Dans le quartier de Saint-Germain-des-Prés, le portail bleu du numéro 34 de la rue du Dragon ouvre grand ses portes aux curieux dont l’œil a été irrésistiblement attiré par une affiche colorée, collée sur ses battants. « Animalement Vôtre » annonce-t-elle. Un calembour séduisant derrière lequel se cachent deux artistes de street-art : Marko 93 et Da Cruz.
Ce duo de graffeurs aguerris, qui ont séparément fait leurs armes picturales dans la rue il y a presque deux décennies, investit donc (jusqu’au 3 avril) le Loft du 34. Un espace vaste et lumineux, fait de poutres apparentes et initialement habité, comme en témoigne le coin cuisine toujours présent.

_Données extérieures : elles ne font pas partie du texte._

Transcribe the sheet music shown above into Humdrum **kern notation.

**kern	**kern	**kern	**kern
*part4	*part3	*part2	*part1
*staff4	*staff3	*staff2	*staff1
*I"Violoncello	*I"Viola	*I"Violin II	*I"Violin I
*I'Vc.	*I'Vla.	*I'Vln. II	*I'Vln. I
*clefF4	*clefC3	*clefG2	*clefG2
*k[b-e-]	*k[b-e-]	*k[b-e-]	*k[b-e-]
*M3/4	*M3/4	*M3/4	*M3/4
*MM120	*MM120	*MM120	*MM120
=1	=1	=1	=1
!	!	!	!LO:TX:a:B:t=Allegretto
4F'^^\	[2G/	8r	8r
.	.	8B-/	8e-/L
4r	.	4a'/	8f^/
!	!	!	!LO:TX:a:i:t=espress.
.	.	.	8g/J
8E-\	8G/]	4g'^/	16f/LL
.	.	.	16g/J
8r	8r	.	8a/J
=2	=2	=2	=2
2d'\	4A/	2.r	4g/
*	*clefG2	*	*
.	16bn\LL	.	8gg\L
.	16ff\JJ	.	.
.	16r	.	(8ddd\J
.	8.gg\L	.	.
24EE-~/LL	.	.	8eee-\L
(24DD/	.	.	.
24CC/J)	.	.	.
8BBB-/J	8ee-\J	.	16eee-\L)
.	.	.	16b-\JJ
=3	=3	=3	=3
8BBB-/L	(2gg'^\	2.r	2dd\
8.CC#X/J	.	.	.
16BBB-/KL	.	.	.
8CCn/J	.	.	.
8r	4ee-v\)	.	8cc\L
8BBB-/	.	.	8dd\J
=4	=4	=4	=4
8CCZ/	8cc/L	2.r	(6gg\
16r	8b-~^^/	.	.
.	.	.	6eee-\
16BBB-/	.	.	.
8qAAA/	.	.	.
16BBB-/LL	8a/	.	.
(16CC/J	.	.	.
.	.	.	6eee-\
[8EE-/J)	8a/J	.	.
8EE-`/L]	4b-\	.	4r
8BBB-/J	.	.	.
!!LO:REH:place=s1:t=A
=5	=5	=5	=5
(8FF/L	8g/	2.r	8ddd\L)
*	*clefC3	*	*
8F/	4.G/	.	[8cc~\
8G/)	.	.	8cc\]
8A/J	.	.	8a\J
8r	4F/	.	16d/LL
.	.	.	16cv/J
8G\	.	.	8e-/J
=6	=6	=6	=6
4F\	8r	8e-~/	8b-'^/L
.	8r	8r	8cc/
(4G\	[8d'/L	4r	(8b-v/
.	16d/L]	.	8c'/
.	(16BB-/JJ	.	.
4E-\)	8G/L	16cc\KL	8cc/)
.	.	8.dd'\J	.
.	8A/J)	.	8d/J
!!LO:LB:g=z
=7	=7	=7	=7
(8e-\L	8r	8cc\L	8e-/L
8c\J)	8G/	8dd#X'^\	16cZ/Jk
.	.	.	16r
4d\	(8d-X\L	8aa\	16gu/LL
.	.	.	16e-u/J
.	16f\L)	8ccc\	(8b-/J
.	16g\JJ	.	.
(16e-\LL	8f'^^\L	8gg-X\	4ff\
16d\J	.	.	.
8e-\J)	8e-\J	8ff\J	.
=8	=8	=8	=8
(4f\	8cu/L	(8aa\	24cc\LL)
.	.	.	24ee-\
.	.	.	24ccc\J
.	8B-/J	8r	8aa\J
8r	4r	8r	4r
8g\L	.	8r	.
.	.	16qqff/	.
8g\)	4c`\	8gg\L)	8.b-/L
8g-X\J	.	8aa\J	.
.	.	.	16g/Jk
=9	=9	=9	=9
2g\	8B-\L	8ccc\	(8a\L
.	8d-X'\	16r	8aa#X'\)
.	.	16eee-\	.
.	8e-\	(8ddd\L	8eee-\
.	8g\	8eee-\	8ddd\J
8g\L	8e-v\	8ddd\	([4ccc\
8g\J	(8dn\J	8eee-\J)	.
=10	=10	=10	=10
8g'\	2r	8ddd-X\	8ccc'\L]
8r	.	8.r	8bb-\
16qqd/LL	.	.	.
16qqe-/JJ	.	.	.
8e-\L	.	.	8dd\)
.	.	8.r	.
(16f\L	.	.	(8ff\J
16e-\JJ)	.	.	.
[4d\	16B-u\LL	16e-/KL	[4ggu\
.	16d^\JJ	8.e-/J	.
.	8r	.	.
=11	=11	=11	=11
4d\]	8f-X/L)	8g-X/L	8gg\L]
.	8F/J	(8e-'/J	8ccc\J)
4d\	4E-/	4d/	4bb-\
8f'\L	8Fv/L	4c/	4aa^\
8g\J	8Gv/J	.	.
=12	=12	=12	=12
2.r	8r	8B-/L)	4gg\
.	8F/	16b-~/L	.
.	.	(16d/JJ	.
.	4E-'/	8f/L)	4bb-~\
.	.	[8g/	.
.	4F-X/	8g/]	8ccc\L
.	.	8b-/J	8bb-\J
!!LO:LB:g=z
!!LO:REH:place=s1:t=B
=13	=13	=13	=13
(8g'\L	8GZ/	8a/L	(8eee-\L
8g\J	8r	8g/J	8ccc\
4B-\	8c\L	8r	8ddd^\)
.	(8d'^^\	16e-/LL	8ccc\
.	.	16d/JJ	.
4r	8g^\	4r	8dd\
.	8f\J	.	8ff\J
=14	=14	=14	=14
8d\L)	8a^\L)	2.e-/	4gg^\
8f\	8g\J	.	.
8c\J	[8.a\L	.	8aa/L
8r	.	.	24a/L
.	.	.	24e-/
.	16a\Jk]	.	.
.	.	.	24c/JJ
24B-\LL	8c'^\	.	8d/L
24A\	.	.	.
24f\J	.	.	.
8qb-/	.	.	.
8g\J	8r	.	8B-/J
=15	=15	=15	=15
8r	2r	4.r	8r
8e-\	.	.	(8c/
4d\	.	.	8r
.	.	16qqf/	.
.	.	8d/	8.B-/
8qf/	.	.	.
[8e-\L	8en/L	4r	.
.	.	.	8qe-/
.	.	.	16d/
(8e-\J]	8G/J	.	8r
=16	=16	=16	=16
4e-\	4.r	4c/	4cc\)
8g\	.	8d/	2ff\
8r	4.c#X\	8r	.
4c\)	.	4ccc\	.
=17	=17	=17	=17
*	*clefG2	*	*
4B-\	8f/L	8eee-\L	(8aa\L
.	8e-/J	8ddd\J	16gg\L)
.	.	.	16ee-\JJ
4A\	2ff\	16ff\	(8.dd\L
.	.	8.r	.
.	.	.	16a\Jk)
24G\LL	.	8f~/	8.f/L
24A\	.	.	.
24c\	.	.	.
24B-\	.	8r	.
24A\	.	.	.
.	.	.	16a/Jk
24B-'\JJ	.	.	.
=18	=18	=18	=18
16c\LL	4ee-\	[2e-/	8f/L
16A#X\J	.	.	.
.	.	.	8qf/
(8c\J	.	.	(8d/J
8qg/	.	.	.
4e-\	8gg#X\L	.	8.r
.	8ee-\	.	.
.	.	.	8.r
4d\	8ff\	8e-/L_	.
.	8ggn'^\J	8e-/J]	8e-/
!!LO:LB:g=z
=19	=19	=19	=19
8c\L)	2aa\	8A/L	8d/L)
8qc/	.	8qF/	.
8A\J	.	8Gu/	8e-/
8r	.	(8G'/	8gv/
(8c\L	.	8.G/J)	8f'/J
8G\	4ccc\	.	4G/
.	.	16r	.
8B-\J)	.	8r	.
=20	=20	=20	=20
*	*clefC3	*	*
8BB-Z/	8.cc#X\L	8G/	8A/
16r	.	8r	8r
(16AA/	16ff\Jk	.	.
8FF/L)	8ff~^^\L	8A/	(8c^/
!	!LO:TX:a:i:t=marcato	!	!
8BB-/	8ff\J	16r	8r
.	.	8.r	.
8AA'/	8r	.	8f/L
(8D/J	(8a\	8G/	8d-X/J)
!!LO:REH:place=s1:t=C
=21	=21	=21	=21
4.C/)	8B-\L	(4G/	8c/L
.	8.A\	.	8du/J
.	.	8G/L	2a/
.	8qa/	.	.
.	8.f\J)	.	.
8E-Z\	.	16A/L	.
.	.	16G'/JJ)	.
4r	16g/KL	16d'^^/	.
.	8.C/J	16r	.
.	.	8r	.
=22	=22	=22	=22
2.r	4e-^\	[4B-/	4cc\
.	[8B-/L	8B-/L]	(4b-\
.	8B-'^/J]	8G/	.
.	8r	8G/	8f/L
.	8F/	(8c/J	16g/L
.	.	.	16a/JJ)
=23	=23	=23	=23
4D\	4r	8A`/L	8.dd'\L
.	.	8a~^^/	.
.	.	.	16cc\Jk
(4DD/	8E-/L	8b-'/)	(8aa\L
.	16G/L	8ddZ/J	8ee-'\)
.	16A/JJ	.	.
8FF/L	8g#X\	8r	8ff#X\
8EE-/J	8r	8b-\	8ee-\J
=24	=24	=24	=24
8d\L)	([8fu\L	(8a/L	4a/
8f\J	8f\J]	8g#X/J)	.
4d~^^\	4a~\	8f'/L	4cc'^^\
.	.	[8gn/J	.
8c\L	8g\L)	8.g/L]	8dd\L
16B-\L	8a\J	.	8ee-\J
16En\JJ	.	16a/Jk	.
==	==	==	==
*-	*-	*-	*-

Habitués à travailler ensemble dans le même atelier, Marko 93 et Da Cruz ont pour la première fois associé leurs styles distincts autour d’un thème faunique. Les deux artistes sont même allés jusqu’à tenter l’expérience du tableau à quatre mains pour réaliser un masque tribal dans lequel se dissimulent deux perroquets. Sur les murs de briques de cette galerie singulière s’expose donc un bestiaire insolite, mêlant harmonieusement les traits épais, les nuances diluées et les motifs géométrico-primitifs de Da Cruz avec les teintes vives et la finesse des calligraphies intégrées par Marko 93 dans ses toiles. Une technique particulière dont il a d’ailleurs été l’un des précurseurs. Ainsi, chez lui, les lignes droites n’existent pas, de même que les corps de ses sujets. Leur ossature n’est en effet qu’une évanescence d’écritures arabo-cunéiformes, un labyrinthe d’inscriptions sibyllines qu’il trace avec une rapidité exaltée. Seules les coulures de peinture, spécificité que le tandem a en commun, sont pleines.
Que ce soit de façon abstraite pour Da Cruz ou de manière plus irrévérencieuse – à l’image de son singe punk faisant naïvement un doigt d’honneur – pour Marko 93, leur vision atypique du monde animal plonge finalement le visiteur dans un univers fantastique et fascinant, à la fois drôle et pertinent. La vache sacrée de Marko 93, importée de son voyage en Inde et dont le contraste entre la feuille d’or et le papier journal s’avère saisissant de sous-entendus, constitue l’exemple le plus flagrant. Bref, on ne saurait que trop vous conseiller de vous ruer, tel un bœuf enragé, à cette exposition unique et, qui plus est, gratuite.